• Task material
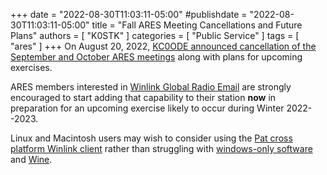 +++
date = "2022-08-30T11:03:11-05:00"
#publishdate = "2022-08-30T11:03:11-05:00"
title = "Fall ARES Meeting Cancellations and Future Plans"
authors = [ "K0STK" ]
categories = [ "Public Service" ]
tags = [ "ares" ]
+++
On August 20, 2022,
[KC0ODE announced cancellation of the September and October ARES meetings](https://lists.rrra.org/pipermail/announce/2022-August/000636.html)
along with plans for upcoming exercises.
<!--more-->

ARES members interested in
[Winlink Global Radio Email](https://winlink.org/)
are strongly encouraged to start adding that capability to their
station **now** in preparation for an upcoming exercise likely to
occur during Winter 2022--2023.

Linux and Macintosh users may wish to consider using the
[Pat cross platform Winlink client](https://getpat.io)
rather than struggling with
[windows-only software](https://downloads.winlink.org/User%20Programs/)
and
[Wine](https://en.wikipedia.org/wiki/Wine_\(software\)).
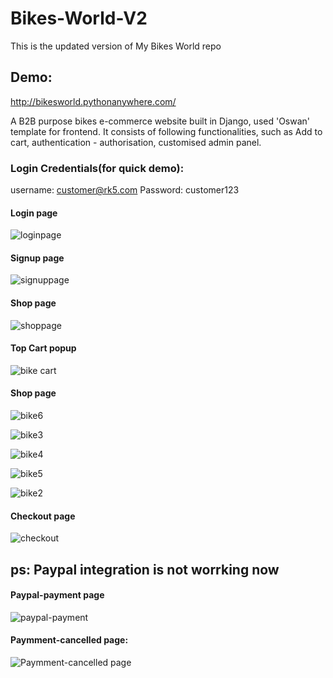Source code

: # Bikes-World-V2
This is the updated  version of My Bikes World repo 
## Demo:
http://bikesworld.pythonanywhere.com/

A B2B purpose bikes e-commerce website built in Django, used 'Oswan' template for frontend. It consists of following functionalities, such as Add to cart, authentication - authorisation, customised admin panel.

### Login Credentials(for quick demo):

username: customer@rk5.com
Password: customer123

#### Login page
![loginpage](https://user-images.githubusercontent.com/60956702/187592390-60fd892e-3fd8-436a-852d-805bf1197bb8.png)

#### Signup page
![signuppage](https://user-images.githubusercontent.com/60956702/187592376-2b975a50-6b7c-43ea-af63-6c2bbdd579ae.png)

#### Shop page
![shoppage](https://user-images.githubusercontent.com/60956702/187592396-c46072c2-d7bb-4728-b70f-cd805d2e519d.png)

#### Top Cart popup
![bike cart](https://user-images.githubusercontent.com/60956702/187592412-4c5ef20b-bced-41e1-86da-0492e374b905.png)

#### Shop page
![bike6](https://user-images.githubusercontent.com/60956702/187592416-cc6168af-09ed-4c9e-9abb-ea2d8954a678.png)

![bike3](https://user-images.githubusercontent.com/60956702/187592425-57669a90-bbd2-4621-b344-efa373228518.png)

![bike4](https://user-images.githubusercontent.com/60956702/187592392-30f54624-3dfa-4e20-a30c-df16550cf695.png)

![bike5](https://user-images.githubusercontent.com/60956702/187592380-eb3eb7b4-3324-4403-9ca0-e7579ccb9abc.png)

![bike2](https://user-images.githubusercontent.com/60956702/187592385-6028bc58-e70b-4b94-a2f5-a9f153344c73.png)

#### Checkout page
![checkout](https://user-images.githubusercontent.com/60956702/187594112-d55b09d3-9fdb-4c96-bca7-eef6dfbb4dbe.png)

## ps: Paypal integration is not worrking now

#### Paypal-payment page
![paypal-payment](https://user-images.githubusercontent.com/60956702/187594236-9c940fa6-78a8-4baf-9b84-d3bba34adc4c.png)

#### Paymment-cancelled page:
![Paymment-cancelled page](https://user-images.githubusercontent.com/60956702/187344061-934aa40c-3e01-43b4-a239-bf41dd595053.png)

• Work task
Look back at the data above. Transcribe exactly the lines starting at the line that contains "This is the" and ending at the line that contains "#### Top Cart popup".

• Result for this exercise
This is the updated  version of My Bikes World repo 
## Demo:
http://bikesworld.pythonanywhere.com/

A B2B purpose bikes e-commerce website built in Django, used 'Oswan' template for frontend. It consists of following functionalities, such as Add to cart, authentication - authorisation, customised admin panel.

### Login Credentials(for quick demo):

username: customer@rk5.com
Password: customer123

#### Login page
![loginpage](https://user-images.githubusercontent.com/60956702/187592390-60fd892e-3fd8-436a-852d-805bf1197bb8.png)

#### Signup page
![signuppage](https://user-images.githubusercontent.com/60956702/187592376-2b975a50-6b7c-43ea-af63-6c2bbdd579ae.png)

#### Shop page
![shoppage](https://user-images.githubusercontent.com/60956702/187592396-c46072c2-d7bb-4728-b70f-cd805d2e519d.png)

#### Top Cart popup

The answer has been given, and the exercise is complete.